Fuel prices continued to rise in February, but at a slower pace than in the previous two months, increasing by 1.8%, which contributed 0.1 percentage points to the overall consumer price level. Gasoline prices rose more sharply.
The average monthly price of Brent crude oil in February, compared to January, decreased by 4.2%, and by the end of February, compared to the end of January, the price of Brent crude oil had fallen by 4.7%, marking the sharpest monthly decline since September 2024. Over the course of the month, the price gradually decreased, with slight fluctuations, reaching $73 per barrel, as concerns about the U.S. economy and broader market uncertainty negatively impacted energy demand forecasts. The price decline was also influenced by hopes for progress in peace talks regarding Ukraine. Markets remained cautious due to the additional tariffs imposed by the U.S. President on China, the world’s largest importer of crude oil. Meanwhile, supply risks resurfaced, limiting the price drop. The U.S. President revoked Chevron's operating license in Venezuela and imposed new sanctions on Iran at the beginning of the month, both of which could reduce global oil supply. He also confirmed tariffs on Mexico and Canada, including a 10% duty on Canada’s energy imports, which will come into effect on March 4. Meanwhile, OPEC+ is considering whether to implement the planned increase in oil production in April or to maintain the current level, carefully assessing the global supply outlook.
A significant impact in February was the price increase for housing-related energy resources, which contributed 0.1 percentage points to the overall consumer price level. The biggest effect was the 3.6% increase in electricity prices, driven by rising prices on the exchange, reducing tariffs linked to electricity exchange prices. This was mainly influenced by colder and less windy weather conditions in the first half of February, as well as the Baltic states disconnecting from the Russian electricity grid and joining the European grid on February 8-9, reducing available transmission capacity, which caused energy flows to the Baltic region to decrease by 8%. Meanwhile, natural gas prices remained unchanged, but heating energy prices decreased by 0.7% and solid fuel prices by 1.1%.

**Information given**.
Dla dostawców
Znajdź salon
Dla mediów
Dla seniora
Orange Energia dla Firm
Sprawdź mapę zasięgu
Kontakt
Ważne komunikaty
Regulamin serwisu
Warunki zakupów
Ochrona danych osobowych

...

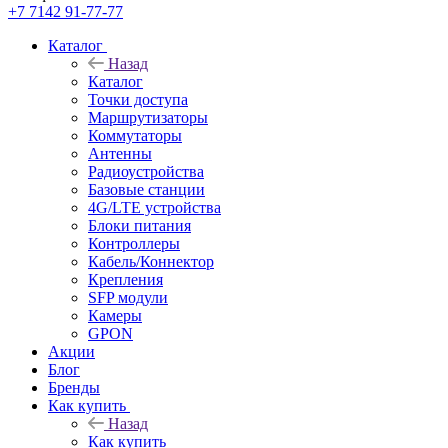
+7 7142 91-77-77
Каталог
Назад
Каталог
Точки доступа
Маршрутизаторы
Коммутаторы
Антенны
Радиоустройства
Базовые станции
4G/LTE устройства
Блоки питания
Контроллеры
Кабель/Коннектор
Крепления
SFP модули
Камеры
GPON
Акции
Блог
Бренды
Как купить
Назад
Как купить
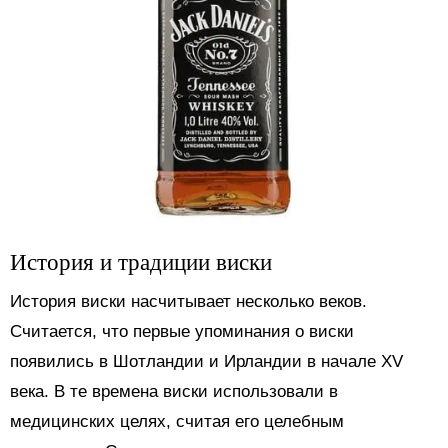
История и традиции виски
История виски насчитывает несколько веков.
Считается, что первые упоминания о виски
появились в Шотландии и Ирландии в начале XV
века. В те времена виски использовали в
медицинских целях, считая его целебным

**Requirement 1**. According to the excerpt on February fuel and energy prices, by what percentage did electricity prices increase?
**Requirement 2**. Reproduce word for word everything from "Fuel prices continued" down to "rose more sharply." in the excerpt on February fuel and energy prices.

**Reply 1**. Electricity prices increased by 3.6%.

**Reply 2**.
Fuel prices continued to rise in February, but at a slower pace than in the previous two months, increasing by 1.8%, which contributed 0.1 percentage points to the overall consumer price level. Gasoline prices rose more sharply.